# [SOLVED] ad-hoc email addresses stored in Outlook - Where?



## DonaldG (Aug 23, 2007)

Outlook 2007 - Vista Ultimate

I have just spent some considerable time searching registry, Outlook File, Office Files and cannot find where they are stored. Can anyone please advise where they are stored or how to edit the auto-complete email address list. Thanks

When typing an address in the addressee field, the 'auto-complete' dropdown box appears and offers several relavant addresses to select from that have previously been typed in. A very handy aid.

However, I have mistyped an address of someone and I want to remove it from the auto-complete list.



(I am not referring to addresses in the address book, but the ad hoc addresses that have only been entered into the adressee field.)


----------



## sobeit (Nov 11, 2007)

*Re: ad-hoc email addresses stored in Outlook - Where?*

start typing the wrong address, when the autocomplete list shows, highlight the wrong address then delete.


----------



## DonaldG (Aug 23, 2007)

*Re: ad-hoc email addresses stored in Outlook - Where?*

Thanks for quick reply.. However that technique will not work because the miscrient address is down the list and as soon as it is highlighted, it immediately pops into the address field.

It has to be stored somewhere, similar to the IE 'Typed URLs' list. I cannot find a 'Typed Emailto' list. I have done a registry search for the address and a drive C search. My conlusion, unless anyone can (please) prove me wrong, is that it is compiled/encrypted!

Bummer!


----------



## DonaldG (Aug 23, 2007)

*Re: ad-hoc email addresses stored in Outlook - Where?*

I have done a work-a-round that works and that was to delete each address in the drop-down as per your method until the miscreant one was removed, and then created a new email and addressed them with the deleted, but correct addresses to restore them. 

A long winded way, but effective. I would still like to know where they are stored, though - there must be a proper way of editing it!

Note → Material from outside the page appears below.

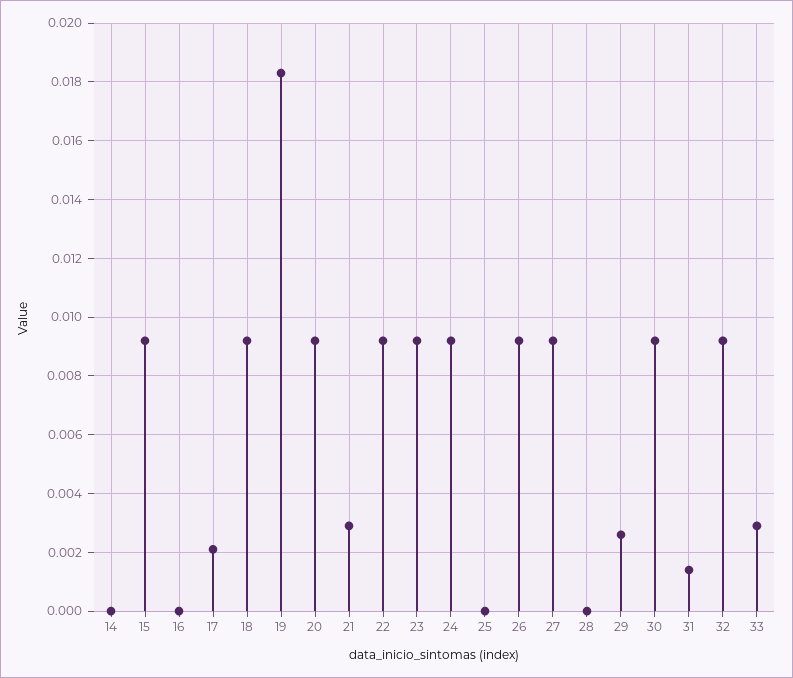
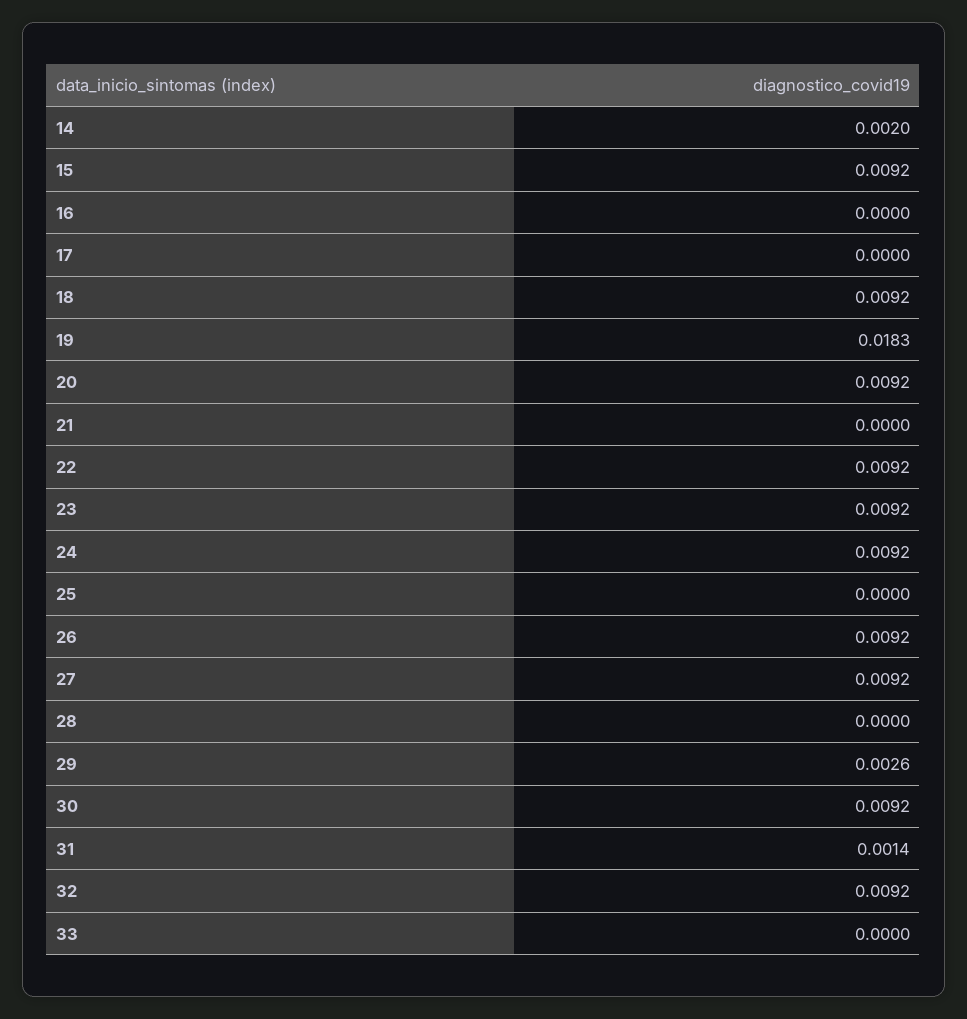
14: 0 -> 0.002
17: 0.002 -> 0
21: 0.003 -> 0
33: 0.003 -> 0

Thanks for the pointer... I'll mark it resolved.


----------



## Serb (Mar 26, 2008)

I just came across this thread via Google and I have something to add to this. You could have just deleted the single offending email address by typing the first letter of the incorrectly spelt email and then using the arrow keys to move up and down the list until you have highlighted the one you wanted to get rid of. The delete key will then delete that address.


----------